§ TASK TO COMPLETE: How many lines of the data contain the string "that"? Write the number and nothing more.

§ EXERCISE DATA:
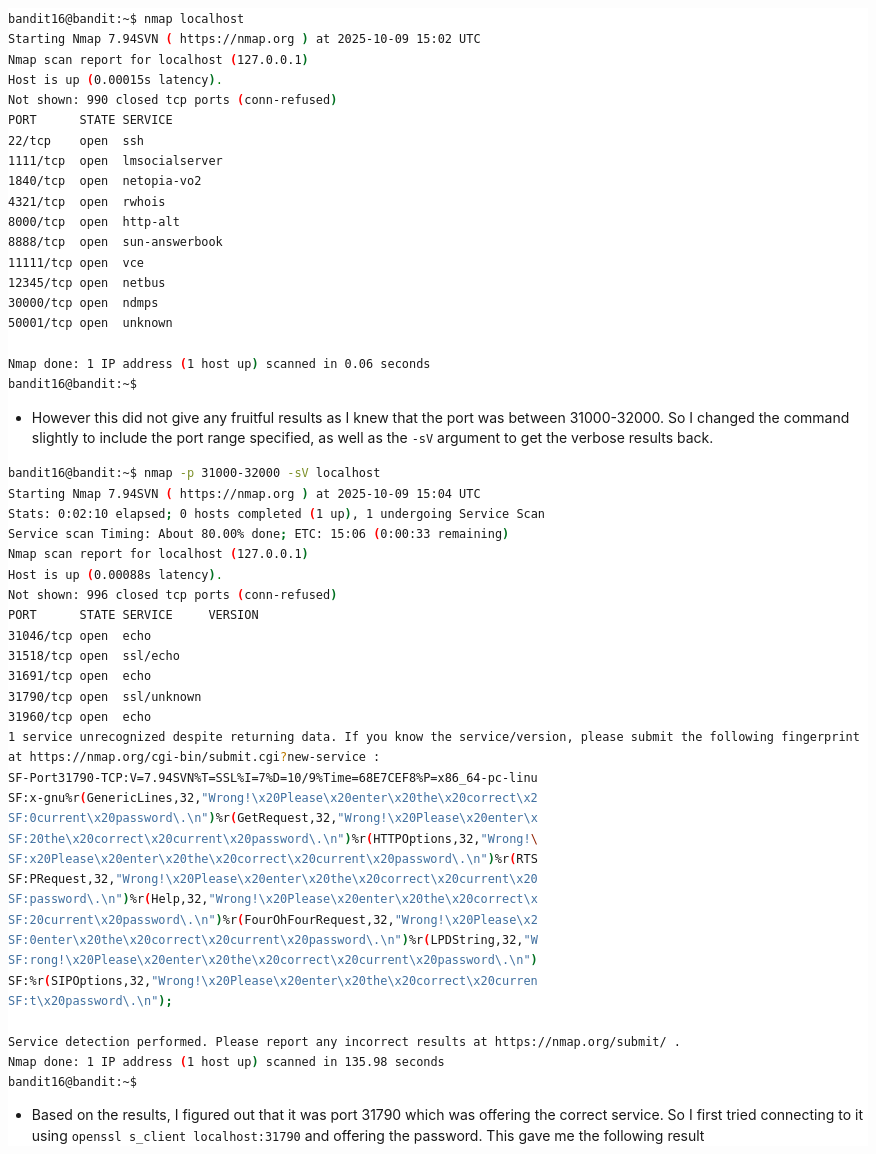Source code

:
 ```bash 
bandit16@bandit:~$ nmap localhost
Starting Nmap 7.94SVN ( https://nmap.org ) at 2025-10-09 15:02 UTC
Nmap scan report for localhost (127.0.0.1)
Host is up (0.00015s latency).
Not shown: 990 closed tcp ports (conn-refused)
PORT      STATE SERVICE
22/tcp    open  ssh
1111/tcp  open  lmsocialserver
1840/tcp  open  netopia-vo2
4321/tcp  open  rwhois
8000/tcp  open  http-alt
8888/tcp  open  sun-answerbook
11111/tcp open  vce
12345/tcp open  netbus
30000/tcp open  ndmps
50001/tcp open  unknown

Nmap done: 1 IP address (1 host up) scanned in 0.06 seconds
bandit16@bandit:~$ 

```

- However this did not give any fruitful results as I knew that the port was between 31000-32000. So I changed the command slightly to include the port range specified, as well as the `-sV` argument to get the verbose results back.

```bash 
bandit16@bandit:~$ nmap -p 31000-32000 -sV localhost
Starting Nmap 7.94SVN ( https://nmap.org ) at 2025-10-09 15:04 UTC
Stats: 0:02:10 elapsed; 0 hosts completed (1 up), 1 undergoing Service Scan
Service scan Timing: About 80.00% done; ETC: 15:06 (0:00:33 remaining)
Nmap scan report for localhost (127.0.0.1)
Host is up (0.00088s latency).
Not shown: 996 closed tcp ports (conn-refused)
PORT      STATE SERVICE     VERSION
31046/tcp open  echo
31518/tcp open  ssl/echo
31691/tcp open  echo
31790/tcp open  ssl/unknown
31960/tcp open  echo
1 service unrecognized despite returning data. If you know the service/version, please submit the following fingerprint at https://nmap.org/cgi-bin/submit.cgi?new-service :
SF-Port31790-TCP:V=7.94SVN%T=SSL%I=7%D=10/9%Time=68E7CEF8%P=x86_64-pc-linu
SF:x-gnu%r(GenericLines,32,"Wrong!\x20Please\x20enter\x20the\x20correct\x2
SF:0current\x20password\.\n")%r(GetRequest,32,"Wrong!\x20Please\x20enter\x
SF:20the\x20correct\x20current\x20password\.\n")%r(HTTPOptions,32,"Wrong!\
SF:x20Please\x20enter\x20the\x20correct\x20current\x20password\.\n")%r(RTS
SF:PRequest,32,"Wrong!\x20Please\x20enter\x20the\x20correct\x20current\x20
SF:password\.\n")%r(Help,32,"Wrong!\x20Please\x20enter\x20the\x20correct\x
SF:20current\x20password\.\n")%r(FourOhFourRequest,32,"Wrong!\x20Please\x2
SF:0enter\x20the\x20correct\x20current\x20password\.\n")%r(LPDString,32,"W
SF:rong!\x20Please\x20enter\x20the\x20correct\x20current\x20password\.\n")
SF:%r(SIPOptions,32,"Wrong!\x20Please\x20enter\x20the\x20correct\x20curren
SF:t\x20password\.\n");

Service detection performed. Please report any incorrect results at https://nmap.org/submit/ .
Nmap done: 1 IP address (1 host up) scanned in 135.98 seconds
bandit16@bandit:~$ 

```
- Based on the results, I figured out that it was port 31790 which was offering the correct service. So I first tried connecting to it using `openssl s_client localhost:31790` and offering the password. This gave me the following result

§ RESPONSE TO THE TASK: 2